La Banque mondiale essaie de vendre à des pays à risques l’idée de proposer aux marchés financiers leurs propres obligations catastrophe. « Le Mexique a émis à partir de 2006 les premier cat bonds « souverains ». Il est désormais question de faire de même aux Philippines et au Chili mais la faiblesse de ces Etats fait craindre que ces cat bonds se mettent en place dans des conditions extrêmement favorables au secteur privé », s’inquiète Razmig Keucheyan.

L’exemple du programme mexicain, dit « Multicat » car il couvre une multitude de catastrophes (ouragans, glissements de terrain, séismes, …) ne prête en effet pas à l’optimisme. Chaque fois qu’une catastrophe frappe le Mexique, l’agence AIR chargée de mettre en place les paramètres de déclenchement de l’obligation (le seuil de gravité au-delà duquel les investisseurs perdent leur mise) détermine si l’événement correspond aux paramètres établis par les contractants.

« Comme par hasard, cela n’a jamais été le cas », relève Razmig Keucheyan. En avril 2010, un séisme a ravagé l’Etat de Basse-Californie, mais son épicentre se trouvait au nord de la zone couverte par le « cat bond ». De même un ouragan a frappé deux mois plus tard l’Etat de Tamaulipas mais sa puissance était inférieure au seuil prédéterminé et Mexico a continué à payer leur prime aux investisseurs sans voir la couleur de leurs dollars.

Les tempêtes hors "CAT NAT" en France

Axa n’est pas le seul assureur français à avoir émis une obligation catastrophe. Groupama a fait de même en juillet 2013 en levant sur les marchés un cat bond de 280 millions destiné à diversifier ses couvertures tempêtes en France. Si les inondations, les séismes ou encore les avalanches sont couverts en France par la loi relative à l’indemnisation des catastrophes naturelles, ce n’est pas le cas des tempêtes, de la grêle ni du poids de la neige.

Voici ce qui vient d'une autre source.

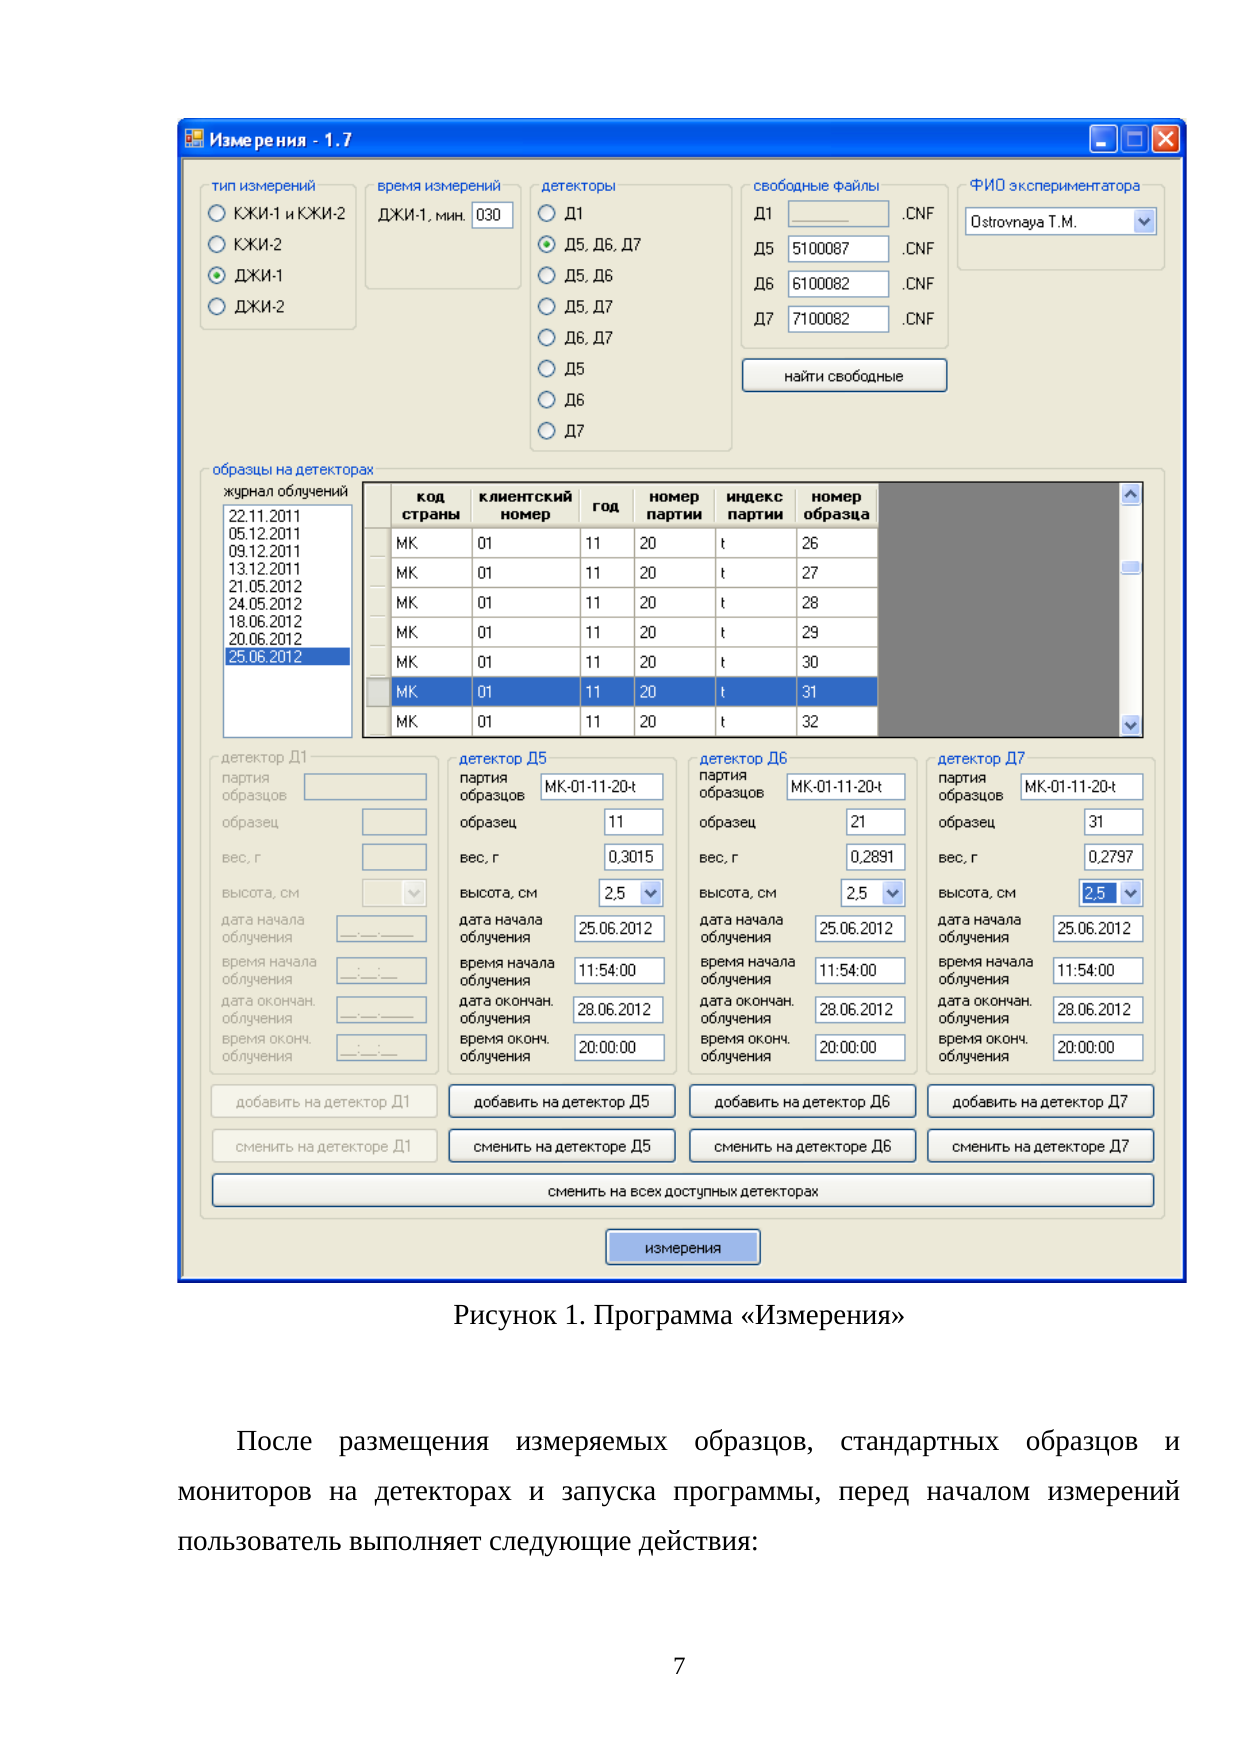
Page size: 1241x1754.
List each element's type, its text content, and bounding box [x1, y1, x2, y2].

picture [177, 118, 1187, 1283]
text После размещения измеряемых образцов, стандартных образцов и мониторов на детекторах и запуска программы, перед началом измерений пользователь выполняет следующие действия: [177, 1423, 1181, 1557]
text Рисунок 1. Программа «Измерения» [177, 1297, 1181, 1331]
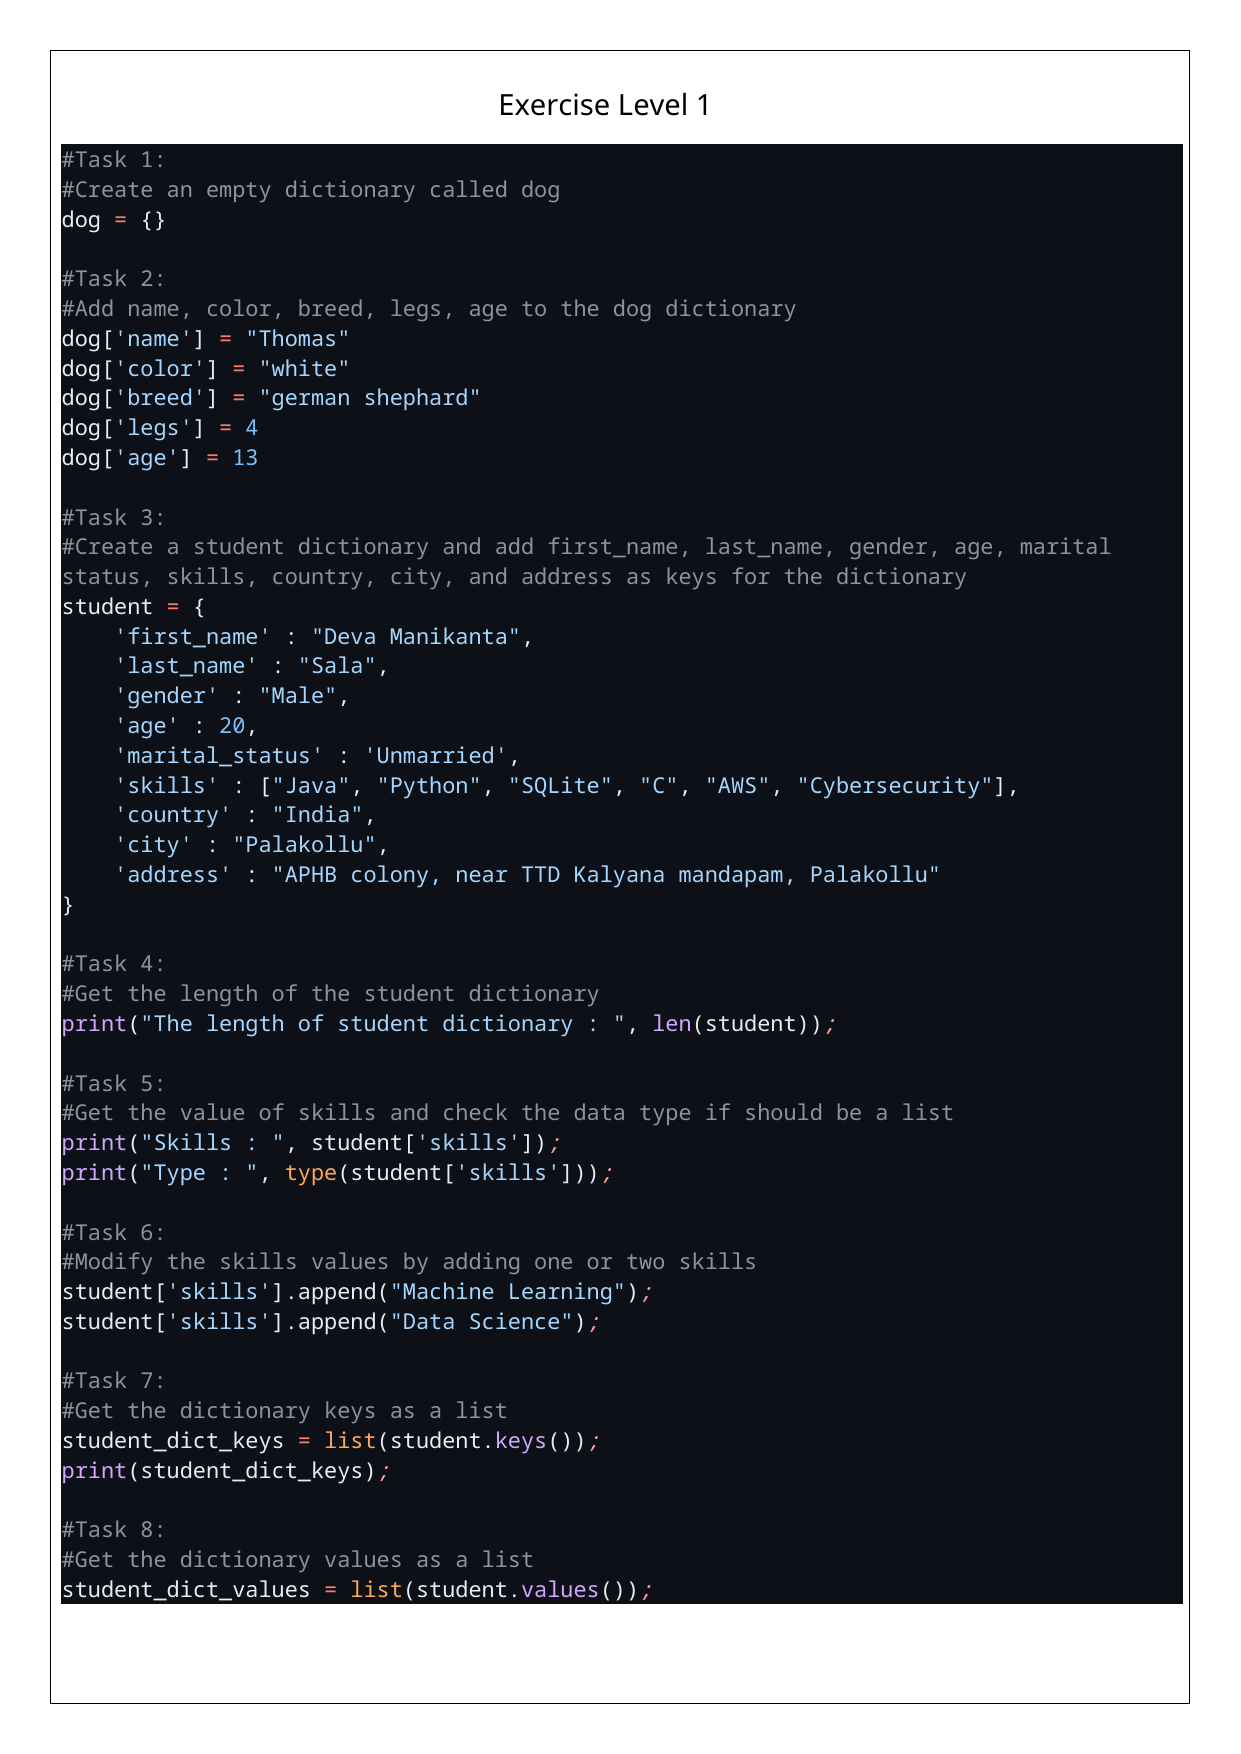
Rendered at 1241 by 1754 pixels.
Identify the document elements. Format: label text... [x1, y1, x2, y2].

text #Task 1: [61, 144, 1183, 174]
text #Add name, color, breed, legs, age to the dog dictionary [61, 293, 1183, 323]
text 'skills' : ["Java", "Python", "SQLite", "C", "AWS", "Cybersecurity"], [61, 769, 1183, 799]
text print(student_dict_keys); [61, 1455, 1183, 1484]
text #Task 8: [61, 1514, 1183, 1544]
text student = { [61, 591, 1183, 621]
text print("Skills : ", student['skills']); [61, 1127, 1183, 1157]
text print("Type : ", type(student['skills'])); [61, 1157, 1183, 1187]
text student['skills'].append("Machine Learning"); [61, 1276, 1183, 1306]
text 'marital_status' : 'Unmarried', [61, 740, 1183, 769]
text student_dict_values = list(student.values()); [61, 1574, 1183, 1604]
text 'country' : "India", [61, 799, 1183, 829]
text #Create an empty dictionary called dog [61, 174, 1183, 203]
text #Get the value of skills and check the data type if should be a list [61, 1097, 1183, 1127]
text #Get the length of the student dictionary [61, 978, 1183, 1008]
text 'city' : "Palakollu", [61, 829, 1183, 859]
text #Task 5: [61, 1067, 1183, 1097]
text #Get the dictionary keys as a list [61, 1395, 1183, 1425]
text 'address' : "APHB colony, near TTD Kalyana mandapam, Palakollu" [61, 859, 1183, 889]
text dog['name'] = "Thomas" [61, 323, 1183, 352]
text Exercise Level 1 [120, 84, 1090, 124]
text #Task 2: [61, 263, 1183, 293]
text #Task 3: [61, 501, 1183, 531]
text #Task 7: [61, 1365, 1183, 1395]
text dog['age'] = 13 [61, 442, 1183, 472]
text dog = {} [61, 203, 1183, 233]
text print("The length of student dictionary : ", len(student)); [61, 1008, 1183, 1038]
text student['skills'].append("Data Science"); [61, 1306, 1183, 1336]
text 'age' : 20, [61, 710, 1183, 740]
text dog['breed'] = "german shephard" [61, 382, 1183, 412]
text #Modify the skills values by adding one or two skills [61, 1246, 1183, 1276]
text dog['legs'] = 4 [61, 412, 1183, 442]
text #Create a student dictionary and add first_name, last_name, gender, age, marital status, skills, country, city, and address as keys for the dictionary [61, 531, 1183, 591]
text 'gender' : "Male", [61, 680, 1183, 710]
text student_dict_keys = list(student.keys()); [61, 1425, 1183, 1455]
text dog['color'] = "white" [61, 352, 1183, 382]
text 'first_name' : "Deva Manikanta", [61, 621, 1183, 650]
text #Task 6: [61, 1216, 1183, 1246]
text #Get the dictionary values as a list [61, 1544, 1183, 1574]
text 'last_name' : "Sala", [61, 650, 1183, 680]
text #Task 4: [61, 948, 1183, 978]
text } [61, 889, 1183, 918]
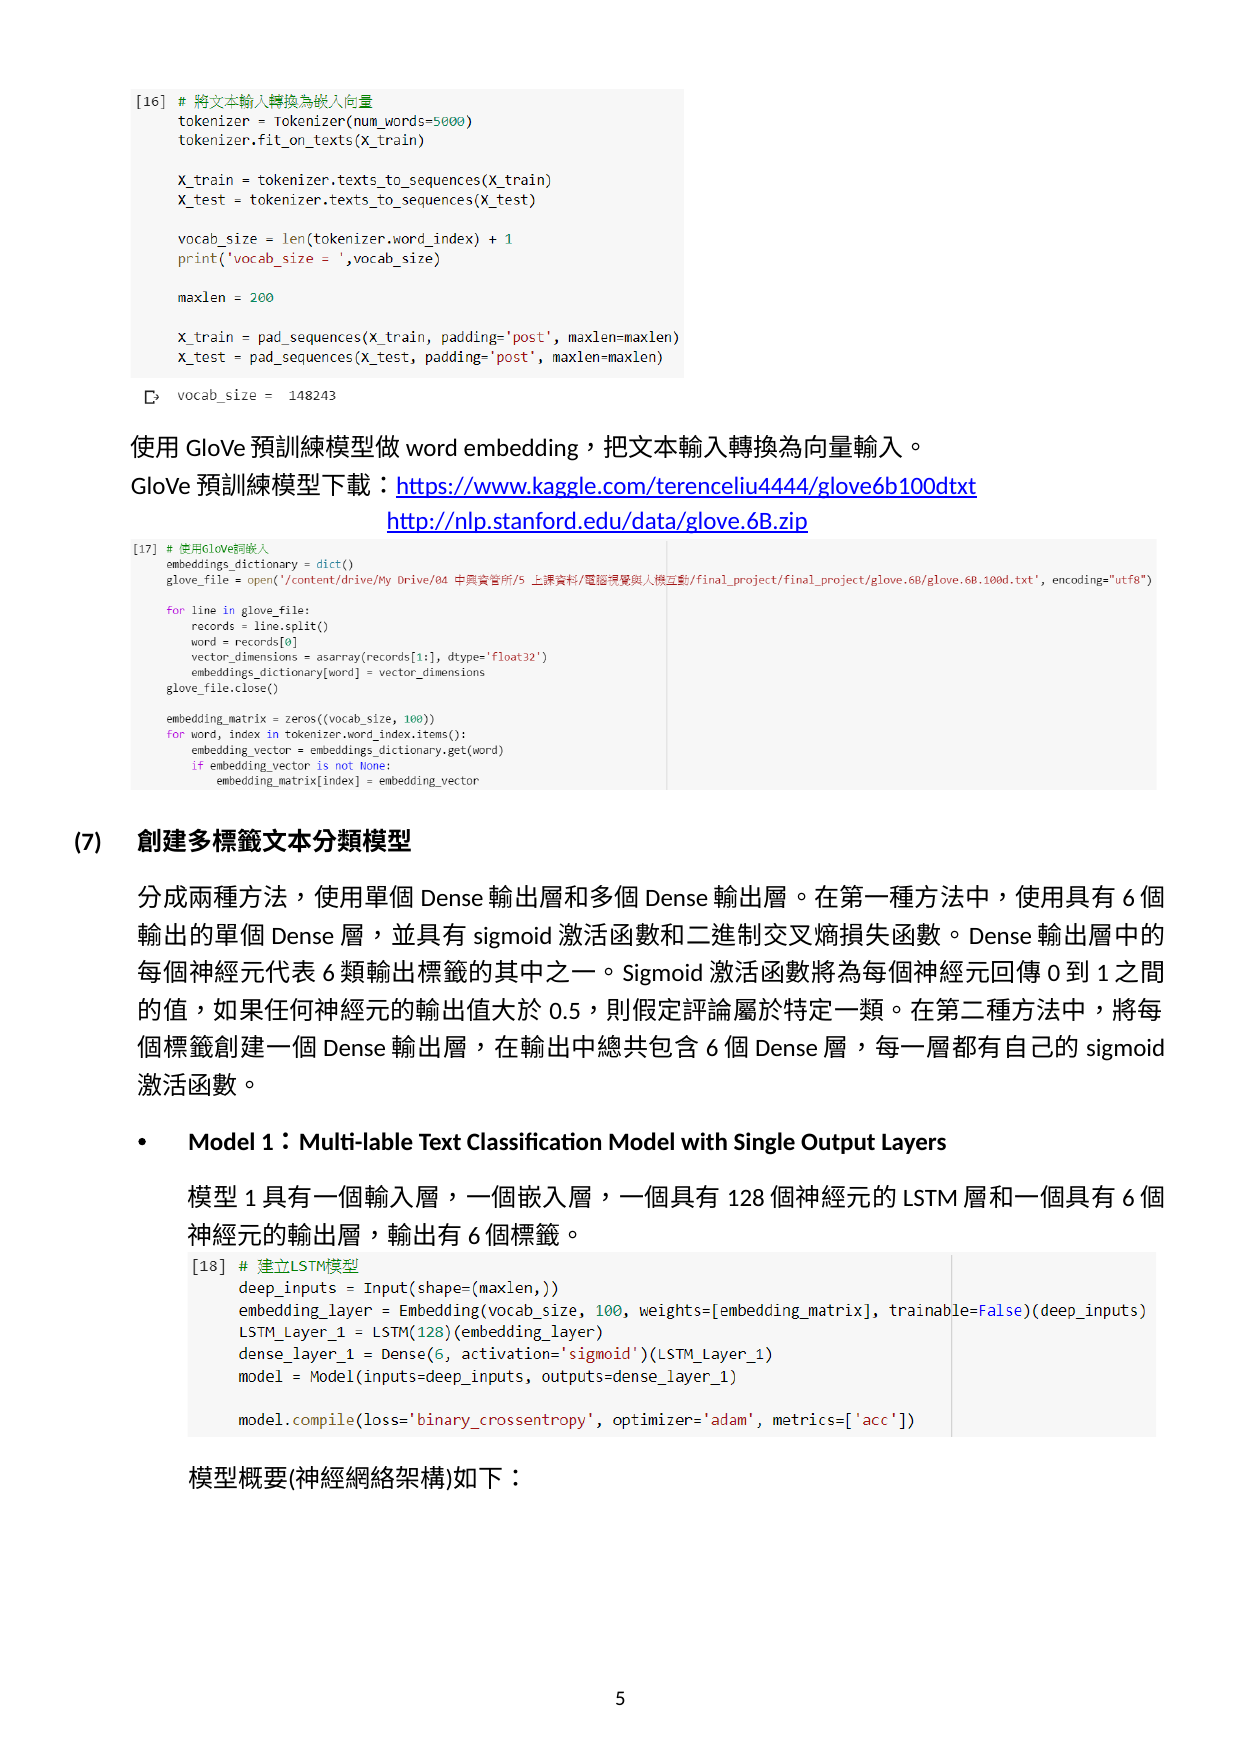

« Ce sont des garanties hors « CAT NAT » c’est à dire assurables aux conditions du marché. Les assureurs sont libres d’émettre des obligations catastrophe ou de faire appel à la ré-assurance pour se couvrir. La garantie CAT NAT est par contre encadrée par l’Etat qui décide des taux de surprimes », rappelle David Bourguignon, de la Mission des sociétés d’assurance pour la prévention des risques naturels (MNR).

Ainsi 12 % de tous les contrats « dommages » est dédiée en France à l’assurance des catastrophes naturelles. « La moitié de ces primes est collectée par la Caisse centrale de ré-assurance (CCR), ré-assureur publique qui a la garantie illimitée de l’Etat et qui rembourse la moitié des dégâts voire davantage en cas de catastrophe naturelle », rappelle-t-il.

Les modélisations ont montré qu’il faudrait un événement vraiment exceptionnel tel que la crue de la Seine en 1910 pour que l’Etat y soit de sa poche.